Go through the listing and copy each line with the string "gradle".

TASK MATERIAL:
*** Block opens ***
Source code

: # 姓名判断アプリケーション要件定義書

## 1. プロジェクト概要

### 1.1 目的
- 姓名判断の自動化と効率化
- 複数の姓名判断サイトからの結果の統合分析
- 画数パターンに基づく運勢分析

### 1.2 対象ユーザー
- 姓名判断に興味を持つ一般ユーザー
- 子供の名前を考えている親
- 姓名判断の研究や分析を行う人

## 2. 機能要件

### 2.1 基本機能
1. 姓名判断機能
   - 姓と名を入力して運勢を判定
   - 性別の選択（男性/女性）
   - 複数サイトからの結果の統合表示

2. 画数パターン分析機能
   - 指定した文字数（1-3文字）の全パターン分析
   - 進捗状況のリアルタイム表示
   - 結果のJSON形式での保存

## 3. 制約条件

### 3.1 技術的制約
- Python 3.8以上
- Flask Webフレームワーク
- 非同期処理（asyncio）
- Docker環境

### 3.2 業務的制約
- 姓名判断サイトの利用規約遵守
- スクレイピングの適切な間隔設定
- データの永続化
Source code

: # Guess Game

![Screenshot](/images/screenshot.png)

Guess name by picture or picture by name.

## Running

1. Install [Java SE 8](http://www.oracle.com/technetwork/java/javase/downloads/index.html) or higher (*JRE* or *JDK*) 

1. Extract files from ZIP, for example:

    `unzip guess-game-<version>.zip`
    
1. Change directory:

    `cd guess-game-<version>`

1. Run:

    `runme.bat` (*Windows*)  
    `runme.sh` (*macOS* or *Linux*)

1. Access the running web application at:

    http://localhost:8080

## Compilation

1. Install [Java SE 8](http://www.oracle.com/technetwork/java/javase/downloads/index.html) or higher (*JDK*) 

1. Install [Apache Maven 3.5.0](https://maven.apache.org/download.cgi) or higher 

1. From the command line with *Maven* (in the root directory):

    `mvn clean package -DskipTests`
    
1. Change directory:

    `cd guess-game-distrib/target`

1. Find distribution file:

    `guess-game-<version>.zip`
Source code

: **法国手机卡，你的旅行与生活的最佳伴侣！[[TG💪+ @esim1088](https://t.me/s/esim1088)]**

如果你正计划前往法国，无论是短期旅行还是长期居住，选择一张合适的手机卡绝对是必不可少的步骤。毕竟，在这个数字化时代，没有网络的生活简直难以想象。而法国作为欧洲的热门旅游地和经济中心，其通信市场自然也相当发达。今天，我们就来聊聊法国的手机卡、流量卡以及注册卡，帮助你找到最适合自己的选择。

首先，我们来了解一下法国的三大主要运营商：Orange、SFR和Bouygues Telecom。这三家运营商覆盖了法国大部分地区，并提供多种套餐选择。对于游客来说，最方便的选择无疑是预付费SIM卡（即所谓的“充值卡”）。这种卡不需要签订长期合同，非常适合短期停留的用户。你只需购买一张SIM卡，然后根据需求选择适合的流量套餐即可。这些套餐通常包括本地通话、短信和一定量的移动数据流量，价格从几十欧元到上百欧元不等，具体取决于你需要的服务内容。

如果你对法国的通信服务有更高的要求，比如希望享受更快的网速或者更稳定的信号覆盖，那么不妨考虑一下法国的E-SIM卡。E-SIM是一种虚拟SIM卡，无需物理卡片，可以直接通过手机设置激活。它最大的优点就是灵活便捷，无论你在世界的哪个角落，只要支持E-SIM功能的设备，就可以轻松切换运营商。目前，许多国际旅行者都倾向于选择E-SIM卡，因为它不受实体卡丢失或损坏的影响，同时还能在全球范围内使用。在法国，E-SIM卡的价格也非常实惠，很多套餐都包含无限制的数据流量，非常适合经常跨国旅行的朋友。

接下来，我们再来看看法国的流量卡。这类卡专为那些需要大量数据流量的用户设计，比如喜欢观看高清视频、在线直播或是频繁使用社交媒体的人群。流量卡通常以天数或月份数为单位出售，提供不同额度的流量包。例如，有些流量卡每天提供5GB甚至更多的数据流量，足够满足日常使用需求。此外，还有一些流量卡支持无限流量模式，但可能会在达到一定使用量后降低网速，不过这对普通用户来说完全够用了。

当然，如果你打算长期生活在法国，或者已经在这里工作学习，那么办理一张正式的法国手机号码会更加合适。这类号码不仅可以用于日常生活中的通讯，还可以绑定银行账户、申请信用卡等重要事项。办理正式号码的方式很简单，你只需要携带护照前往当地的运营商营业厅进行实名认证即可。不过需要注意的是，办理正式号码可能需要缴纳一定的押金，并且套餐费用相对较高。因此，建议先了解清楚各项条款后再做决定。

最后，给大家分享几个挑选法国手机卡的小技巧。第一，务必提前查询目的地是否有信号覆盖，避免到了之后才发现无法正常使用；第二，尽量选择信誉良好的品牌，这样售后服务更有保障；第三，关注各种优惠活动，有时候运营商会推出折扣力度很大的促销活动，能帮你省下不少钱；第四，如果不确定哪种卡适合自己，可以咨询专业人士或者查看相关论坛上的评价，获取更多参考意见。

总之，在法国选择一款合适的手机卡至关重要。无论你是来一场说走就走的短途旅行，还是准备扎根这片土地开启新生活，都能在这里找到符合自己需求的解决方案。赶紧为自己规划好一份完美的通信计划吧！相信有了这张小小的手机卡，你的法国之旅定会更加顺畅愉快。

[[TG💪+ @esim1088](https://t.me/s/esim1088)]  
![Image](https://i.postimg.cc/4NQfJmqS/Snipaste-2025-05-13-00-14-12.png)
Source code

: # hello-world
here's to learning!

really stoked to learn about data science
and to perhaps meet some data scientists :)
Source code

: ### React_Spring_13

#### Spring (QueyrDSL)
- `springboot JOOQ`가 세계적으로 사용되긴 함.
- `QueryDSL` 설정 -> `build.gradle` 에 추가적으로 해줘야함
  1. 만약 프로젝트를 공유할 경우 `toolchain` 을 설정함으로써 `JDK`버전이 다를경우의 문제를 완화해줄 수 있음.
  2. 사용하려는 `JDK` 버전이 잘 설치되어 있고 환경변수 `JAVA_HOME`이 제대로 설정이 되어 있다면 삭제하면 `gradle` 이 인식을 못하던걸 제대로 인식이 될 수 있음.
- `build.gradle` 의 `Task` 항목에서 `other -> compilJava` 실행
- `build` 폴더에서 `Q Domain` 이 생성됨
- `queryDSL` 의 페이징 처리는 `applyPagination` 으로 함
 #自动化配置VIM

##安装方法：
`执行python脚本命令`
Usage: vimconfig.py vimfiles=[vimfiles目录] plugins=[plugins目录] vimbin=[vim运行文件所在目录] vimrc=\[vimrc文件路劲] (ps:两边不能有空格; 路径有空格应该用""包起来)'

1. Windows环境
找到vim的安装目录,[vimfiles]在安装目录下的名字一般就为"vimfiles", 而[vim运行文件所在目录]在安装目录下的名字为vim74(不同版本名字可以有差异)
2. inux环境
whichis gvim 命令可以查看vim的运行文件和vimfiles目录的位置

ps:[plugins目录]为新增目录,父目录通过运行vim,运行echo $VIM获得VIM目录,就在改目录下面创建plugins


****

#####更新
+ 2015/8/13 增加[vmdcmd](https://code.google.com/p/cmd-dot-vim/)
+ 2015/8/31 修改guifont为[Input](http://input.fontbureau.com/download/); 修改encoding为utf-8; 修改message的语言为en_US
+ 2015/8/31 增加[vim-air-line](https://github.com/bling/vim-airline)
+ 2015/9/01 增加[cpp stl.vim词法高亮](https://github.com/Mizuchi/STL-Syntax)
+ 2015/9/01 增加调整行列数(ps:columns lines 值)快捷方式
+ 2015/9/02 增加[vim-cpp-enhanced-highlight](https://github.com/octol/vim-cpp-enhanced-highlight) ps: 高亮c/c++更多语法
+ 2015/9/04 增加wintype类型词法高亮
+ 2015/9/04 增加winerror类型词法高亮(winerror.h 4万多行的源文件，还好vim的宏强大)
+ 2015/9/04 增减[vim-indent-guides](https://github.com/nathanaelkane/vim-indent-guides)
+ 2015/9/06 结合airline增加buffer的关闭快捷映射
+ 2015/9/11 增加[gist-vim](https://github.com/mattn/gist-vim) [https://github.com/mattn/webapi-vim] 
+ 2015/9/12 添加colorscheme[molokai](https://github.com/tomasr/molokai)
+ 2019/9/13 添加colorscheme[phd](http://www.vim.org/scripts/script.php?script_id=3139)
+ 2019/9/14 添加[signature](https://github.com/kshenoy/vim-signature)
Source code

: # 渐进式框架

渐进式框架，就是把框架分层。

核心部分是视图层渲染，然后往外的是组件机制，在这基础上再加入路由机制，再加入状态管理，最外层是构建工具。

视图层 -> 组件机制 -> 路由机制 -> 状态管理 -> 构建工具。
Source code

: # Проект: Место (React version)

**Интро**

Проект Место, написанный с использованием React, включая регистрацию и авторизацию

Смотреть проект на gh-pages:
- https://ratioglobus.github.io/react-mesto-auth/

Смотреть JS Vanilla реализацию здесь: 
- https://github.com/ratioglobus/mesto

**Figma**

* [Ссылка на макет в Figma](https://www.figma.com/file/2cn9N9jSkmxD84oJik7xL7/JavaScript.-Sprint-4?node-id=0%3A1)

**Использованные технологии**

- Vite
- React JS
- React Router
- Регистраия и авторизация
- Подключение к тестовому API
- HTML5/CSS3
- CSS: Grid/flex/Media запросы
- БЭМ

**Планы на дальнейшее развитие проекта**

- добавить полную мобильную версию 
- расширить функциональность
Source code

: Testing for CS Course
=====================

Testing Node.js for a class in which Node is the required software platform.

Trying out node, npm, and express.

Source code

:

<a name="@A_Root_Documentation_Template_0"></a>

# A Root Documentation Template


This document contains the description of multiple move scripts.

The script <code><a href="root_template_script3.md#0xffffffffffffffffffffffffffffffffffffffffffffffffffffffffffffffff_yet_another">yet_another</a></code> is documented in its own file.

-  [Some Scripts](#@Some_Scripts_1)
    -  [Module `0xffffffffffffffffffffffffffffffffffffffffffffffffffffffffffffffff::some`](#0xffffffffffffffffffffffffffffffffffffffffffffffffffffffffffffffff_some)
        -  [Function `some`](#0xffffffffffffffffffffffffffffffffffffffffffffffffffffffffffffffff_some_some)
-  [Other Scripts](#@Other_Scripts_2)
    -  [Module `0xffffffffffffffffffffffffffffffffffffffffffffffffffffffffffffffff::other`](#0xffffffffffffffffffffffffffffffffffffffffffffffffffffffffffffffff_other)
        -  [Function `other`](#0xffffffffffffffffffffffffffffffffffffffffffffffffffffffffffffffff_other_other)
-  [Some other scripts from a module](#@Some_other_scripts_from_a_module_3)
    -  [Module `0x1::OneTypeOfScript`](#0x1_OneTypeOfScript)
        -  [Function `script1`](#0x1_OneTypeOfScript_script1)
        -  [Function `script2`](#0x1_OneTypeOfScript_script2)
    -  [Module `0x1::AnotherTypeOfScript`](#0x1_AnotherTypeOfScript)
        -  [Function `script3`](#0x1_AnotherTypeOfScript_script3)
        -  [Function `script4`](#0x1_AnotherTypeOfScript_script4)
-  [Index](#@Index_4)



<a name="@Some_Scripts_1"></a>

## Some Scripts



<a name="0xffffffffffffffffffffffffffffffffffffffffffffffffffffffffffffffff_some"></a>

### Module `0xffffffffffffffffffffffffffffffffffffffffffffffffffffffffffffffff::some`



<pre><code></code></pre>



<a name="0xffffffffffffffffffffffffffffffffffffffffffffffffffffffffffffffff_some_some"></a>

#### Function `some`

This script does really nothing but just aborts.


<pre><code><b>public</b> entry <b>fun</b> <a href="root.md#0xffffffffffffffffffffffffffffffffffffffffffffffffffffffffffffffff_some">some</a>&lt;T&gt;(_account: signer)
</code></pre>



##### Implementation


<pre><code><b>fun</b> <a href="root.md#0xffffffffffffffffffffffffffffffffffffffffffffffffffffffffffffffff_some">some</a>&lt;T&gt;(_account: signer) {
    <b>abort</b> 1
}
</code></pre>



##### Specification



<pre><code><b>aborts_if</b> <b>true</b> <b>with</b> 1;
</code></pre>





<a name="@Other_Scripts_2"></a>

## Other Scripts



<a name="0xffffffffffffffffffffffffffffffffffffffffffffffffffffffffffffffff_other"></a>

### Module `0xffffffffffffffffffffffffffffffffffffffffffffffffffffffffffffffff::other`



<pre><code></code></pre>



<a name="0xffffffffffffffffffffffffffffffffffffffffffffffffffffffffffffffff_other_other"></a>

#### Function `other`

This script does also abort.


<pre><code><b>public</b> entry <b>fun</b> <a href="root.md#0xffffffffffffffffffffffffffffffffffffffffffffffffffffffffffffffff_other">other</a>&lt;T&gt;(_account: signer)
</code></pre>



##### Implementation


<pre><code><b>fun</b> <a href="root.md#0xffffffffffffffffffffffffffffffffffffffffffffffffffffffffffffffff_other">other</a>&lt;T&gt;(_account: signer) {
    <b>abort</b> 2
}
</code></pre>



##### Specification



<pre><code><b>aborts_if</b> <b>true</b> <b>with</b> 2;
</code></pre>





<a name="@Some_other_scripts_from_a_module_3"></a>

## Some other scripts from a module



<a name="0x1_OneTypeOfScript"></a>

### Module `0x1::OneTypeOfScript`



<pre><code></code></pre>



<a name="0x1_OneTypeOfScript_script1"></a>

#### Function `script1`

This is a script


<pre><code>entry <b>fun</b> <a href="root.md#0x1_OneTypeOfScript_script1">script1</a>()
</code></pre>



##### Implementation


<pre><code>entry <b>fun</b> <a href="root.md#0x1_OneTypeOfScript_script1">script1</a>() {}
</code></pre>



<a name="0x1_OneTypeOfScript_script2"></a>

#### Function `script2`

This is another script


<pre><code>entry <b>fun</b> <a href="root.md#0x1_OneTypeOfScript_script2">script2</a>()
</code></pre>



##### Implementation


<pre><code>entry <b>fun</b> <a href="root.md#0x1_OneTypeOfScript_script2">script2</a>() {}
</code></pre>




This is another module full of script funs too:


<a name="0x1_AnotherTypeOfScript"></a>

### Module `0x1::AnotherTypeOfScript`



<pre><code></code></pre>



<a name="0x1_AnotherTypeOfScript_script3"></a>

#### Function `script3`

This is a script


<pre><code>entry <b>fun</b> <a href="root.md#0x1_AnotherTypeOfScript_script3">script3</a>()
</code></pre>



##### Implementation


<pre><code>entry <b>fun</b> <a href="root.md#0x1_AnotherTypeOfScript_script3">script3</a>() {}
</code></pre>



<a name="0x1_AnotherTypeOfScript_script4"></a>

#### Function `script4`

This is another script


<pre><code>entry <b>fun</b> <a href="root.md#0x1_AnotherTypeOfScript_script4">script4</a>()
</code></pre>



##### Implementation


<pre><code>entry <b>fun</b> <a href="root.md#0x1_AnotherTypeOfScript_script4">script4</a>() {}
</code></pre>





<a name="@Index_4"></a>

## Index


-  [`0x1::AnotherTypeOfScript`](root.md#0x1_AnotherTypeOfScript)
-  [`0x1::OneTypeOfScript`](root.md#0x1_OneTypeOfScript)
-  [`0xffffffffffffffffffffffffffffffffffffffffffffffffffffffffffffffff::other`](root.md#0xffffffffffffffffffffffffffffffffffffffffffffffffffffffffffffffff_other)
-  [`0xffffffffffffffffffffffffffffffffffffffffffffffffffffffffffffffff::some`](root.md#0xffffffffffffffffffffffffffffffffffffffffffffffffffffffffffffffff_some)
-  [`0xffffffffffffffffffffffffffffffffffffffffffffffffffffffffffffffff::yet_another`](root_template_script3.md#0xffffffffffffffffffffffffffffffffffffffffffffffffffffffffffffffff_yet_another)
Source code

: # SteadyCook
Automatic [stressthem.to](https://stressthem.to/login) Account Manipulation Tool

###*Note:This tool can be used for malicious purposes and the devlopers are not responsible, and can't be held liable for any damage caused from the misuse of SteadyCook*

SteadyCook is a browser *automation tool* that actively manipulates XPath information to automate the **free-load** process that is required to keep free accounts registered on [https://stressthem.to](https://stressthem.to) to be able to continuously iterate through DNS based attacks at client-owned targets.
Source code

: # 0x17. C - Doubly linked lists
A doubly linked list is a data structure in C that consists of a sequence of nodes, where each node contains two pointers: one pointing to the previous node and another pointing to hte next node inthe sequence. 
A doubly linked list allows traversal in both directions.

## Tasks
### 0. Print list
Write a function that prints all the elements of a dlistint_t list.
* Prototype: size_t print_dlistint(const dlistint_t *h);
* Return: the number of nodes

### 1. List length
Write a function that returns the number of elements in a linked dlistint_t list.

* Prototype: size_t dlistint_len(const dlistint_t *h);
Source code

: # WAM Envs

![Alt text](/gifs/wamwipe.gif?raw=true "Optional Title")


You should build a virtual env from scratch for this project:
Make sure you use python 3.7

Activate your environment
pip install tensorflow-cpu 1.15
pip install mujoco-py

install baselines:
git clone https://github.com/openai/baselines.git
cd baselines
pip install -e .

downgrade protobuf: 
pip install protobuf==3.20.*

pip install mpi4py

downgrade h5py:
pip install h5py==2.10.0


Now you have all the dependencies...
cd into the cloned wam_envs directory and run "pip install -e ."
*** Block closes ***
WRITTEN RESPONSE:
- `QueryDSL` 설정 -> `build.gradle` 에 추가적으로 해줘야함
  2. 사용하려는 `JDK` 버전이 잘 설치되어 있고 환경변수 `JAVA_HOME`이 제대로 설정이 되어 있다면 삭제하면 `gradle` 이 인식을 못하던걸 제대로 인식이 될 수 있음.
- `build.gradle` 의 `Task` 항목에서 `other -> compilJava` 실행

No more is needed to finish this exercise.